Una fiesta con doble programa

E. G. Souto / G. G. Ubierna

LUGO

El día de la Policía Local reflejó este año el conflicto que enfrenta a una parte del cuerpo con el gobierno lucense

02 abr 2008 . Actualizado a las 02:00 h.

La fiesta anual de la Policía Local de Lugo tuvo este año perfiles que la singularizan con respecto a las celebradas en los últimos ejercicios. Por un lado, por el contenido reivindicativo que le dieron los sindicatos Comisiones, UGT y CSIF. Por otro, y directamente vinculado con el anterior, porque hubo actos paralelos.

En el campo oficial, ya estaba anunciado que este año no se celebraría la tradicional formación de los agentes delante de la casa consistorial. El argumento de que el cambio de la formación por una jornada de puertas abiertas para 50 escolares en la sede policial obedecía a la línea de modernización del cuerpo resultó poco creíble. A la vista de lo ocurrido ayer, es muy posible que hubiese muy pocos agentes voluntarios para acudir al citado acto. Unos 50 niños del colegio Rosalía de Castro visitaron las dependencias de la Policía Local, en lo que constituyó el primer ensayo de una jornada de puerta abiertas en las citadas instalaciones.

Hubo también dos actos religiosos paralelos. Mientras las autoridades y los mandos policiales asistían a una misa en la catedral (con foto de familia en el claustro), oficiada por el obispo, los miembros del cuerpo que participaron en la protesta acudían a un oficio religioso en la iglesia de los Franciscanos.
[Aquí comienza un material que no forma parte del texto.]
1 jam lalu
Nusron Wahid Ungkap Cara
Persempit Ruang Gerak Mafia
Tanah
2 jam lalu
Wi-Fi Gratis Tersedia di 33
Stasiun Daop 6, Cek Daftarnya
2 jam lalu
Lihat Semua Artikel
El vino oficial se sirvió, como es habitual, en uno de los salones del Círculo de las Artes. Durante algún tiempo, los participantes en la protesta esperaron delante de la puerta de la sede de la citada sociedad lucense la llegada de los responsables municipales y de las demás autoridades, para reiterar sus protestas. Como se retrasaban, finalmente decidieron desplazarse hasta el restaurante Sevilla, donde fue servido el vino «alternativo». Es de anotar que acudieron también algunos agentes jubilados.